It's been one year since the first arena contest! In a year we hosted many rated contests and we look forward to hosting more frequent contests in the future.
After each rated contest, participants' ratings change. Your tasks is to write a new rating algorithm.
You will be given an array \(a\) of \(n\) integers, where \(a_i\) represents the rating of the \(ith\) contestant, from the bottom of the standing (contestant \(1\) was the last one). Your objective is to make this array sorted in non-decreasing order by doing the following operation :
For each \(i\) starting from the beginning of the array (\(i = 1\)) to the end (\(i = n\)) you can choose one index \(j > i\) and replace \(a_i\) with \(a_i\) \(xor\) \(a_j\), or you can skip this index \(i\) and not perform any operation at all.
Elements should be modified in the same order they appear in the array, that is, element \(a_p\) cannot be modified if any element \(a_q, q > p\) was already modified.
The first line of the input contains one integer \(t\) (\( 1\leq t \leq 10^4\)) - the number of test cases. Then \(t\) test cases follow.
Each test case contains two lines.
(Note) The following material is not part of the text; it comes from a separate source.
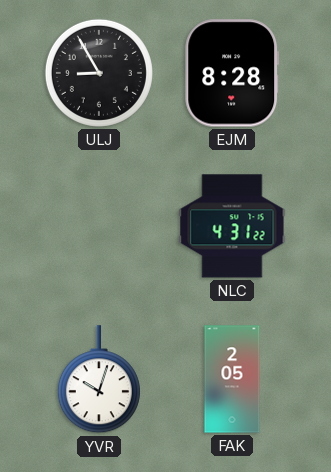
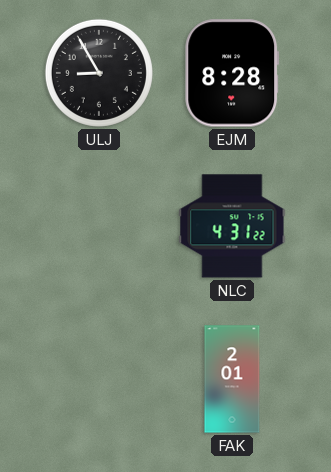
YVR: 10:03 -> none
FAK: 2:05 -> 2:01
The first line of each test case contains one integer \(n\) (\( 1 \leq n \leq 10^5\)) - the number of elements in the array.
The second line of the test case contains \(n\) integers \(a_1,a_2,...,a_n\) (\( 0 \leq a_i \leq 10^9\)).
It is guaranteed that the sum of n over all test cases does not exceed \(10^5\).
For each test case, in a new line output "YES" if it is possible to sort the array in non descending order otherwise print "NO"
(6 points) \(1 \leq n \leq 10^5\) and \( a_i \leq 32 \)
(6 points) \( 1 \leq n \leq 10^5 \) and \(a_i\) is a power of \(2\)
(10 points) sum of \(n\) over all test cases does not exceed \(2000\)
(18 points) no additional constraints
3 5 17 16 0 16 16 5 2 27 30 16 16 4 7 7 7 1
YES YES NO